De discipline was bijzonder streng en dat kwam vooral door de angst voor muiterij. Voor elk vergrijp was er een lijfstraf. Iemand die een mes trok werd met zijn linkerhand met dat mes aan de mast gespijkerd en moest maar zien hoe hij zich loswrikte.

Je zou van minder de Vliegende Hollander gaan zien!

De VOC was de eerste multinational. Dit is het oudste aandeel (1606) en meteen ook het oudste ter wereld! Nederland werd rijk met de specerijhandel. Indonesië arm, uitgebuit en leeggeroofd ...

De kolderstok bataviawerf

In de plaats van een stuurrad hadden de VOC-schepen een rechtopstaande “kolderstok”. Door die stok naar links of rechts te bewegen ging de helmstok in beweging en kon het roer bediend worden (een helmstok waaraan het roer vastzit, zie je nog altijd bij motorbootjes).

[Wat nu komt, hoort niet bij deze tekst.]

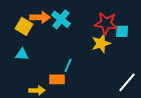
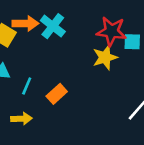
cyan line: (68, 65) -> (27, 86), moved
orange rectangle: (57, 79) -> (57, 94), moved, turned -42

Pas midden achttiende eeuw wordt het Engelse systeem van een stuurrad overgenomen.

Je kan alles en nog wat over het leven op zee te weten komen in Lelystad (Nederland). Daar werd een heus VOC-schip, de“Batavia”, nagebouwd. Je kan de werf en het schip bezoeken. Superinteressant! Ga eens kijken op: www.batavialand.nl

Valrepen en wolkenkrabbers

Nog enkele scheepsweetjes op de valreep. Dat was de touwladder die langs het schip hing. Als het schip vertrok en je kon je nog net aan de valreep vastgrijpen, dan was je “op de valreep” nog op tijd aan boord.

De Engelsen hadden al wolkenkrabbers in de achttiende eeuw. Ze noemden het hoogste zeil aan de grote mast een “skyscraper”.

Maar misschien loopt het nu wel de spuigaten uit! Net zoals de gaten in de wand om het overtollige water aan dek te laten afvloeien.